Draško Sikimić

Photo : Ema Bednarž

KATARINA

I

Alors qu’il observait l’enterrement de son meilleur ami, Danilo Kovač réalisa qu’il avait maigri. Il se tenait debout et respirait paisiblement, tandis que son propre cœur le tourmentait.

C’était la fin du mois de mars et Danilo avait déjà commencé à fortement ressentir l’odeur de la terre.

Ce jour-là, une étrange brise printanière soufflait à travers le cimetière. La scène qu’il avait sous les yeux, rappelait à Danilo un célèbre peintre américain.

Lorsqu’un ami d’Andrew Wyeth mourrait, l’artiste se rendait à la maison du défunt et demandait s’il pouvait peindre son ami ainsi – mort. Malgré la stupeur générale, on lui accordait la permission de le faire.

Danilo n’avait aucun talent de peintre et il n’avait rien pu faire face à la mort de son ami le Capitaine, mais il pouvait imaginer et rêver de la réalisation de ses idées.

Ainsi, Danilo avait consacré beaucoup de temps et d’attention aux œuvres d’Andrew Wyeth.

« Si j’avais réellement un talent », avait dit un jour Wyeth, « je dépeindrais le champ du monde de Christina sans elle. »

Danilo se souvint aussi de la chose suivante.
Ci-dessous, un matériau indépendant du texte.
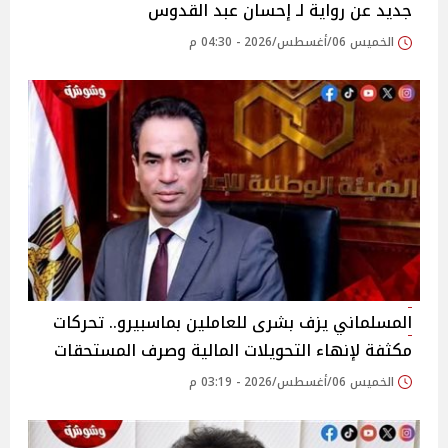
جديد عن رواية لـ إحسان عبد القدوس
الخميس 06/أغسطس/2026 - 04:30 م
المسلماني يزف بشرى للعاملين بماسبيرو.. تحركات
مكثفة لإنهاء التحويلات المالية وصرف المستحقات
الخميس 06/أغسطس/2026 - 03:19 م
Si Andrew Wyeth peignait un homme marchant dans un champ, ce qu’il faisait souvent, son père avait l’habitude de lui dire : « Ajoute davantage de couleurs à tes tableaux, tu ne pourras pas vivre de ton art si tu continues ainsi, et donne à cet homme un pistolet à la main, ou un chien qui marche à ses côtés… » Cependant, Andrew restait fidèle à lui-même. Tout ce qu’il désirait était un homme marchant dans un champ.

Ce peintre américain avait profondément marqué Danilo, même dans sa réflexion sur la création littéraire.

Les funérailles ont pris fin.

Danilo éprouvait un certain mécontentement, car les dernières volontés du Capitaine n’avaient pas été respectées. Mais il se consolait en pensant que son ami serait tout de même satisfait, car personne d’autre que la famille proche et lui-même n’avait assisté à la cérémonie funéraire.

Enfin, un enterrement digne de ce nom, pensa Danilo Kovač en quittant le cimetière.

Même si cette mort anticipée n’atténuait pas la douleur, il semblait que la paix régnait dans le cimetière cet après-midi.

Plus tard dans la journée, Danilo marchait aux côtés de Dimitrije, le frère de son meilleur ami.

« Enfin », lui dit-il, alors que Dimitrije le regarda pensif. « Enfin, une mère a pu enterrer son fils, sans être assaillie de mains condoléantes. »

Son frère esquissa un sourire, semblant plus en accord avec cela qu’il ne l’aurait pensé possible.

« Pourquoi les gens se sentent-ils toujours mieux après des funérailles ? Qu’est-ce qu’on vient juste de faire, Danilo ? », demanda Dimitrije.

Danilo continua de penser aux mains condoléantes. Cette coutume avait toujours fait gronder en lui une rage féroce. Il songea à quel point ce serait bien de réaliser un film mettant en scène une famille en deuil, tenant des machettes dans une chapelle, entourée d’un tas de mains de condoléantes coupées à leurs pieds.